Aufgabenstellung:
Schreibe alle folgenden Zeilen unverändert ab. Die Bilder lässt du in deiner Antwort weg.

══ Daten

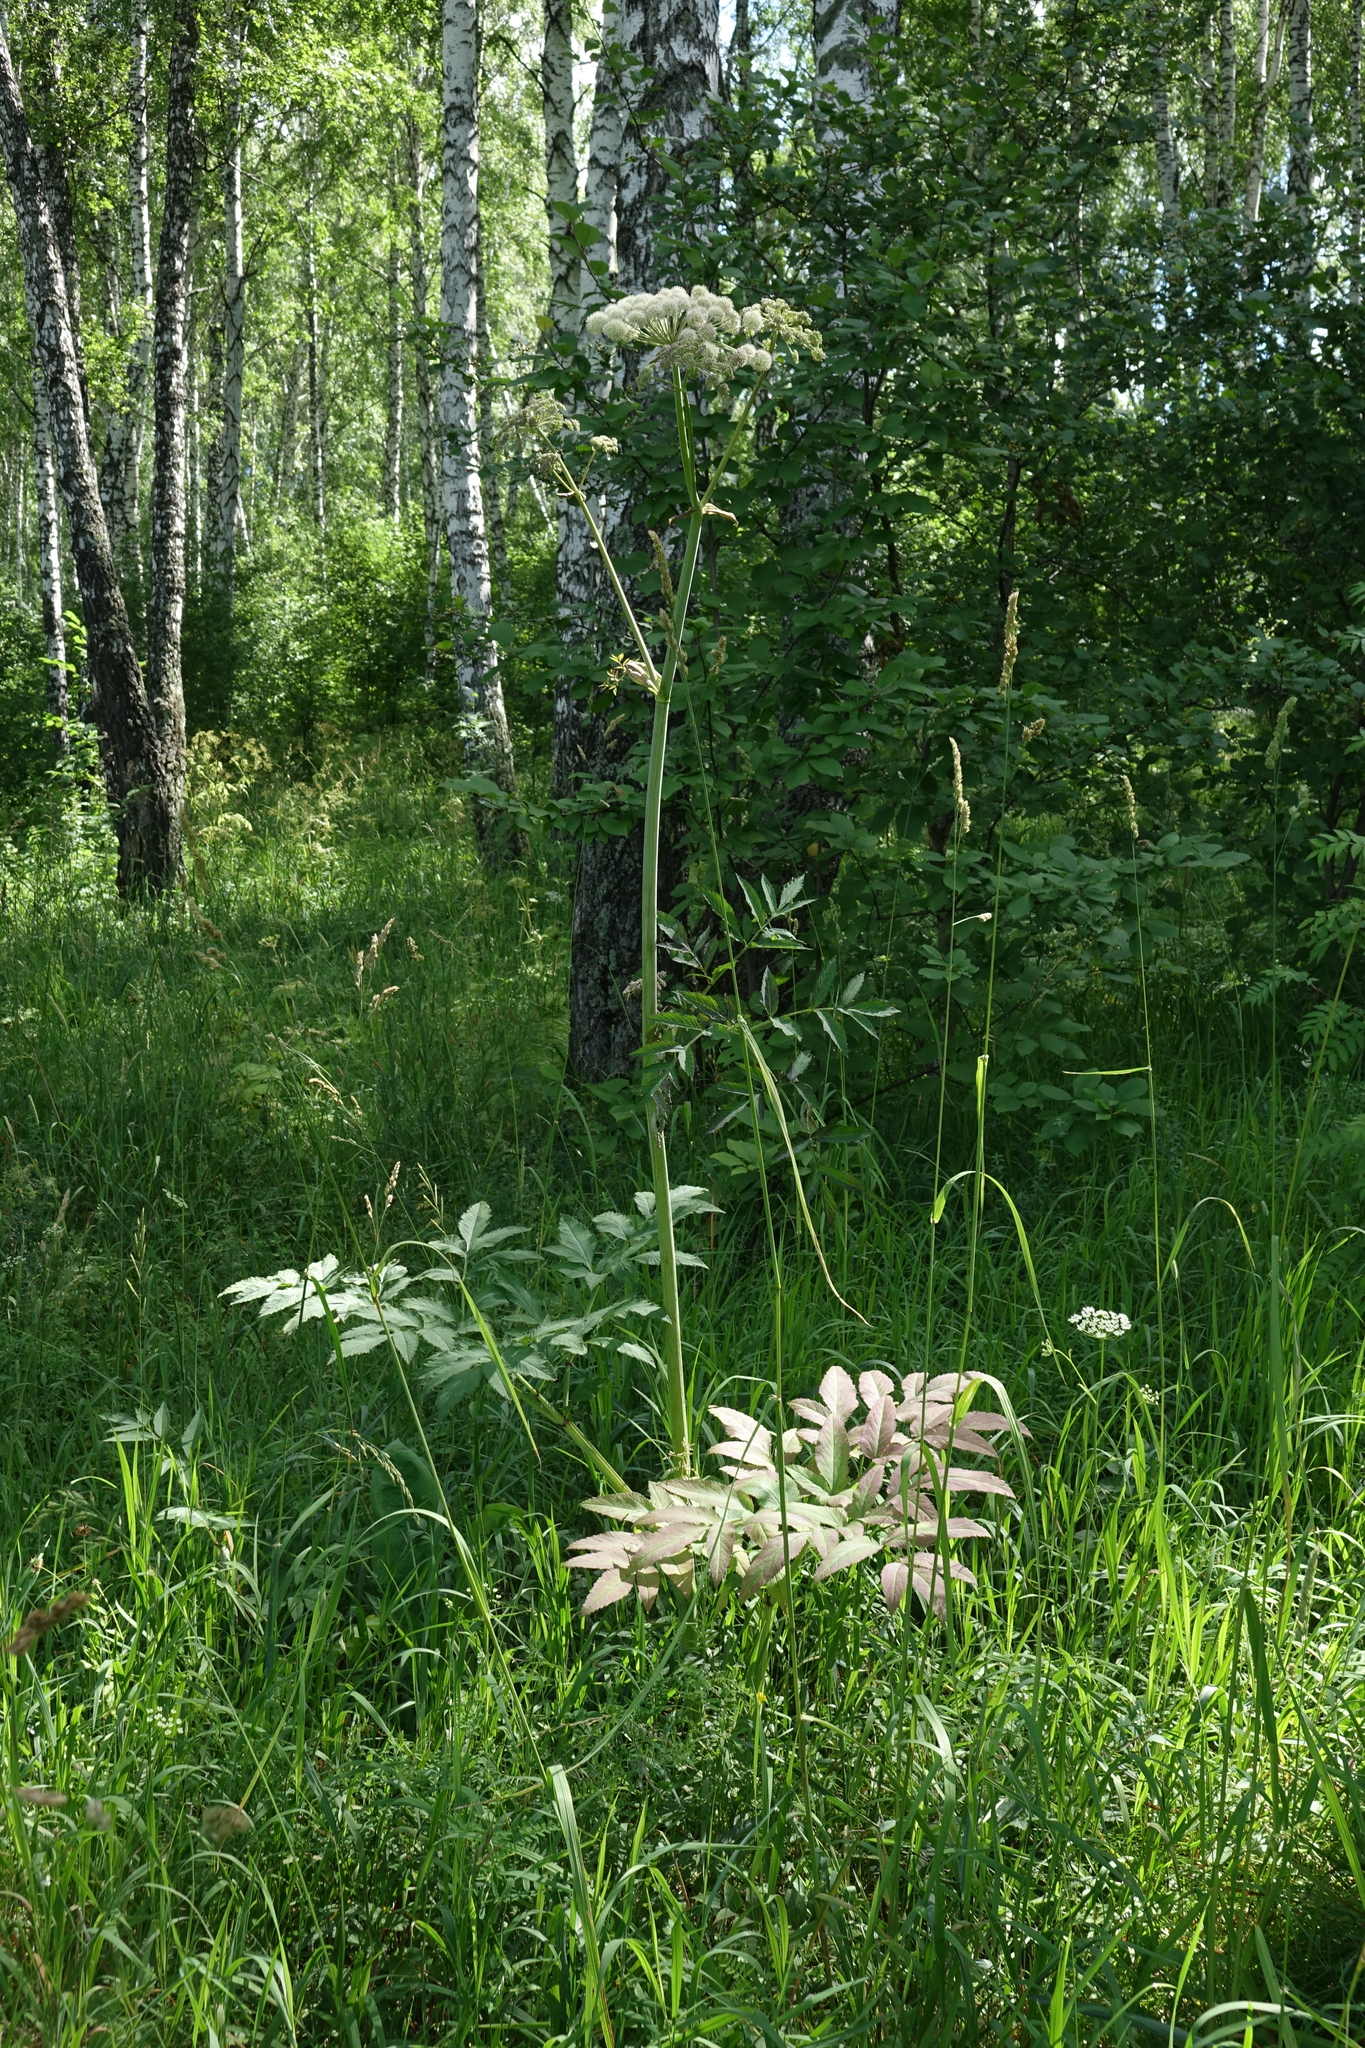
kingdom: Plantae
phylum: Tracheophyta
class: Magnoliopsida
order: Apiales
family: Apiaceae
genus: Angelica
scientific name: Angelica sylvestris
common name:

════

Schriftliche Antwort:
kingdom: Plantae
phylum: Tracheophyta
class: Magnoliopsida
order: Apiales
family: Apiaceae
genus: Angelica
scientific name: Angelica sylvestris
common name:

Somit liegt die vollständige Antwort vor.